The bottom line is, and you all know it. Sex sells. is this wrong? NO! stop fighting that! IF there was a commercial, that stated flat out "all women are stupid, get your husband to do manual labor or drive a car" then sure. Attack away. But a woman scrubing a floor in a lysol commercial is NOT sexist. she is cleaning. never did it say all women should clean, never did it say men should go to work and a womans place is at home. It is "jennifer" cleaning her floor. period. There have been some that will argue tooth and nail that a commecial like that undoes years of feminist campaining. no, jens floor is dirty. Does it say if jennifer is even married? to a man? what if jennifer was once a man, and decided to go through a sex change and is now a "woman". Sure, some of you are about to accuse me of being silly, but is it not just as silly to assume that she is a housewife opressy by her overbearing husband...
...i went off again, didn;t i? Sorry, but back to you Nicole. You, you rock that skirt on your way to work and smile at the guys checking you out. But when you get there, you DESERVE equal pay, for equal work, and in NO WAY is your descisions in the boardroom based on what time of the month it is.
But what does "men being men" even mean? In reality there are lots of ways to "be a man," just as there are lots of different ways to "be a woman." I always feel like these phrases imply that there's some sort of essentialist, biologically-based default position. Please.
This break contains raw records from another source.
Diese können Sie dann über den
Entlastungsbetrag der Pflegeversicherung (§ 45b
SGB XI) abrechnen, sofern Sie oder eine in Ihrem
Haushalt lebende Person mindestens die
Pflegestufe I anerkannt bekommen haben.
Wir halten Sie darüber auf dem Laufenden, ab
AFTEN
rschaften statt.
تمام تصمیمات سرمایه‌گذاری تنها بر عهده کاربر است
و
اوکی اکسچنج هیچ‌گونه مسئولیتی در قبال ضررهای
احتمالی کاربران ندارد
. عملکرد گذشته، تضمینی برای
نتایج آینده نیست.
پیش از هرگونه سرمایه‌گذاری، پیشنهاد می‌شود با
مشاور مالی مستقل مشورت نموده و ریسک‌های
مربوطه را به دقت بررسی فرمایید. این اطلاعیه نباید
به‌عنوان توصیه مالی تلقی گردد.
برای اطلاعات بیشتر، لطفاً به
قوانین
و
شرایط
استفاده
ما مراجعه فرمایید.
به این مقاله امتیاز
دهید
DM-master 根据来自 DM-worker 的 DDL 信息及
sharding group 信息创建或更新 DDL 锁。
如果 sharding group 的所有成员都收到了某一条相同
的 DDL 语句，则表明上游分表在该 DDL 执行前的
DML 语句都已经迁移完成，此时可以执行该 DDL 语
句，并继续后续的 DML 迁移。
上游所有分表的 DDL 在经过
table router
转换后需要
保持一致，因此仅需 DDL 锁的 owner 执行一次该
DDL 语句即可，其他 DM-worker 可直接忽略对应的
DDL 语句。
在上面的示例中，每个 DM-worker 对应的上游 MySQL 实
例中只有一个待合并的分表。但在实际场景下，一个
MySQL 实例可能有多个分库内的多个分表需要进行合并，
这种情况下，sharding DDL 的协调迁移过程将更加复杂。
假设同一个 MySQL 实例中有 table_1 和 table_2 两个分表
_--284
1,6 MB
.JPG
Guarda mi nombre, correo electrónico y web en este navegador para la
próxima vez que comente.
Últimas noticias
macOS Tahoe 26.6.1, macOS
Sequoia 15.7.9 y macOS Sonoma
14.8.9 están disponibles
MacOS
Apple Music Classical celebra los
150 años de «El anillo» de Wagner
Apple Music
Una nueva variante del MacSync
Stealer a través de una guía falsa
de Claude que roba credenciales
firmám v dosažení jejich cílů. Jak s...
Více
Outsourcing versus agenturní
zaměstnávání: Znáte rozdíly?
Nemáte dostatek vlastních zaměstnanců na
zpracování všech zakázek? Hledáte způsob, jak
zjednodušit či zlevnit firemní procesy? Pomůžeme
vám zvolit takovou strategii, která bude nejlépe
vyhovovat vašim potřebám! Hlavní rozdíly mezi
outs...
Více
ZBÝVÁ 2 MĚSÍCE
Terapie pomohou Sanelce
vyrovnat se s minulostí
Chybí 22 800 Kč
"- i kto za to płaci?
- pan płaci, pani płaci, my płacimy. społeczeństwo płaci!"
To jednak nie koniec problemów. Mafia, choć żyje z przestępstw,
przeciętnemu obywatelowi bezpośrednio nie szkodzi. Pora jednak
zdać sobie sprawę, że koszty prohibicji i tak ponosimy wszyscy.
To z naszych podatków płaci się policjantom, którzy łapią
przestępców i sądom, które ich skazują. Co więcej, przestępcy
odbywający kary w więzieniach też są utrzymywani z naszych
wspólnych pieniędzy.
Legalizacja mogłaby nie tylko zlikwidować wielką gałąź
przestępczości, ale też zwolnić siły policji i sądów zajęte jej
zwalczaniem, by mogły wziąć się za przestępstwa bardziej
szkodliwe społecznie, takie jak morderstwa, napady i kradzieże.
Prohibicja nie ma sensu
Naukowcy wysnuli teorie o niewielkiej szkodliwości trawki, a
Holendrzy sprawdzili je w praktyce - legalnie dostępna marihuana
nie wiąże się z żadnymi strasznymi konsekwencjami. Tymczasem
Everyone is socialized from birth to take on appropriate gender roles and attributes. As such, these characteristics are contingent and changeable. So I'd rather question the roles and characteristics that are associated with gender in our culture instead of assuming that people are going to naturally fit neatly into some category or other.
j316, the problem with the sexism in those cleaning commercials is not that in each particular commercial, the subject matter is distinctly sexist. (Well sometimes it is, but not always.) The problem is that the men doing work in this commercials are virtually invisible. Commercials for cleaning products overwhelming feature wives and mothers cleaning up after their families. And considering that women in real life perform most of the household duties despite being full-time workers in the paid workforce, reinforcing this stereotype is damaging to the structure of our economy. Women report being overtired all the time. So these commercials wouldn't necessarily be sexist if there were as many commercials with men who clean to counter the stereotype and deconstruct gender roles, but there aren't. The invisibility of men as housecleaners is what makes them sexist.
But back to the issue at hand, when you tell a woman to "rock that skirt on the way to work," that is more along the lines of objectification than simply admiring someone you think is attractive. I'm telling you this not because I think you meant to objectify me, because I don't think you did, but because that kind of language gives the impression women are meant to be looked at, or that women set out to be looked at. There exists a sense of entitlement among some men that women who wear a skirt or something revealing are asking for male attention, and that simply isn't true.
"Now it turns out that the unreconstituted, sexist male chauvinist is not only more attractive to many women, but earns more money and is more professionally successful than the kind man who sympathises when you have period cramps and offers to make you a nice cup of camomile."
Bullshit. To make a lot of money, you need to be smart. I'm 14 years old and the alpha males in my class are the stupidest I've ever met.